Num dos dias em que estava sozinha, sem fazer nada no barco,
comecei a mexer em alguns objetos que estavam em cima de uma mesa, até
que encontrei numa sacolinha um caderno. Tratava-se de um diário, que além
de descrições detalhadas de relações sexuais que o marinheiro havia tido
comigo e com outros homens, narrava todos os eventos que narrei aqui só que
pela perspectiva do marinheiro. Quando me deparei com esse objeto pensei
“se ele estivesse viajando e uma outra pessoa encontrasse esse diário, haveria
um personagem chamado Agnan, mas foi eu que encontrei o personagem
acaba de assumir o controle do livro”. Assim, saí correndo pelas ruas de Lisboa
atrás de uma copiadora para tirar uma cópia do caderno. Quase fui pega, mas
por uma obra do destino consegui trazer a cópia do diário para o Brasil ao final
da segunda viagem.

III – Volta a Caverna

E se tivesse de competir outra vez a respeito das sombras com


aqueles eternos prisioneiros, quando ainda se ressentisse da
fraqueza da vista, por não se ter habituado com o escuro – o que não
exigiria pouco tempo – não se tornaria objeto de galhofa dos outros e
não diriam que o passeio lá por cima lhe estragara a vista e que não
valia a pena sequer tentar aquela subida? E se porventura ele
procurasse libertá-los e conduzi-los para cima, caso fosse possível
aos outros fazer uso da mão e matá-lo, não lhe tirariam a vida?
(PLATÃO, 2000, p. 322)

De volta ao Brasil, iniciei um processo de criação dentro da disciplina de


“Projeto de Investigação da Cena III”, e usava o diário roubado como principal
disparador para criação tanto da dramaturgia, quanto da encenação. Eu não
conseguia fechar a experiência, de fato ele havia me amado, o diário
demonstrava isso, mas me amar não impunha para ele a necessidade de
monogamia. E isso não entrava na minha cabeça... A subida para fora da
caverna não havia me jogado no idealismo, na transcendência, mas ao
contrário havia me tirado dela e apresentado uma forma imanente de amor,
com todas as suas contradições. Ao dividir essa experiência com as pessoas
que trabalhariam comigo na criação, não me via como a libertadora, mas como
alguém que havia vivido uma experiência muito intensa e diferente daquela que
as pessoas de 20 anos costumam viver. Eu havia tido contato com a diferença
radical e isso havia mudado a minha perspectiva.

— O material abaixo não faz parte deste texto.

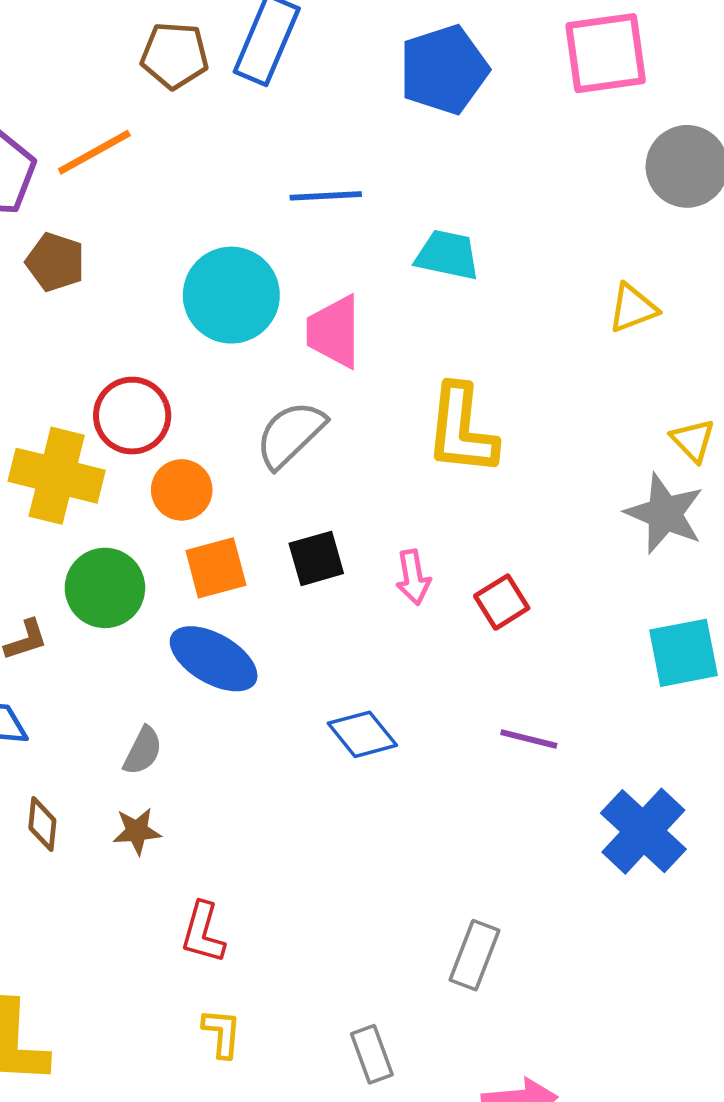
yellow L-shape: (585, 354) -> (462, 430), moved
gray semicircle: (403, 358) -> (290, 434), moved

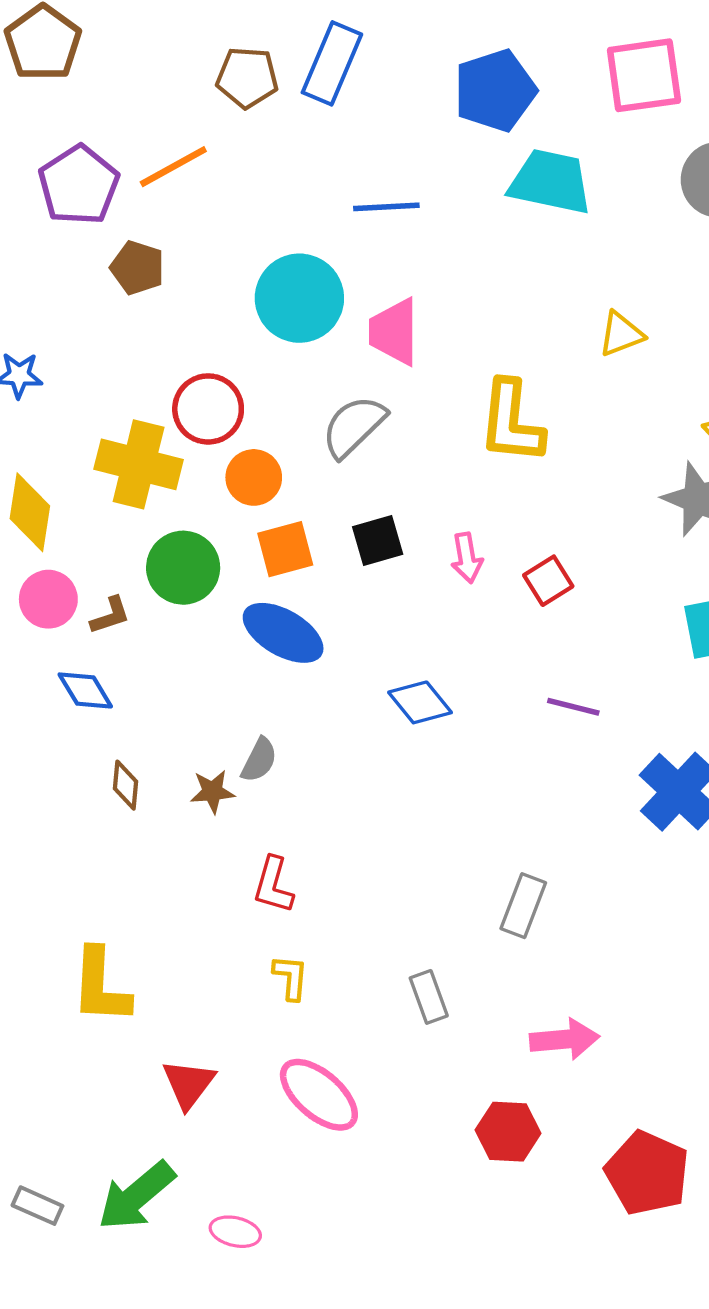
cyan trapezoid: (447, 255) -> (550, 182), moved, size x1.4
yellow triangle: (633, 308) -> (621, 334), moved
gray semicircle: (143, 751) -> (259, 760), moved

No meu trabalho tanto com os atores, quanto na minha visão de


encenação daquilo que eu gostaria de proporcionar ao público enquanto
experiência estética não me coloquei num patamar superior, mas ao contrário
convidei a equipe (e depois o público) a pensar junto comigo as formas de
relações afetivas na contemporaneidade sem adotar perspectivas
maniqueístas: ou dizendo que a tradição está correta e julgar o contemporâneo
a partir disso ou assumindo que o contemporâneo que está correto e fechar os
olhos para suas contradições. Tratou-se de uma investigação estética do amor,
dos pais pelos filhos, entre amigos e entre amantes.

Eu não me tornei poligâmica depois disso, na verdade a experiência


serviu também para problematizar o meu pertencimento a comunidade gay,
movimento que resultaria anos depois na minha transição de gênero. Mas com
essa vivência aprendi que existem muitos fatores que interferem na produção
dos amores possíveis e que esse território é muito mais vasto do que aquele
que as comédias românticas apresentam.

Referências:

PLATÃO. A República. Tradução de Carlos Alberto Nunes. – 3 ed. – Belém : EDUFPA, 2000.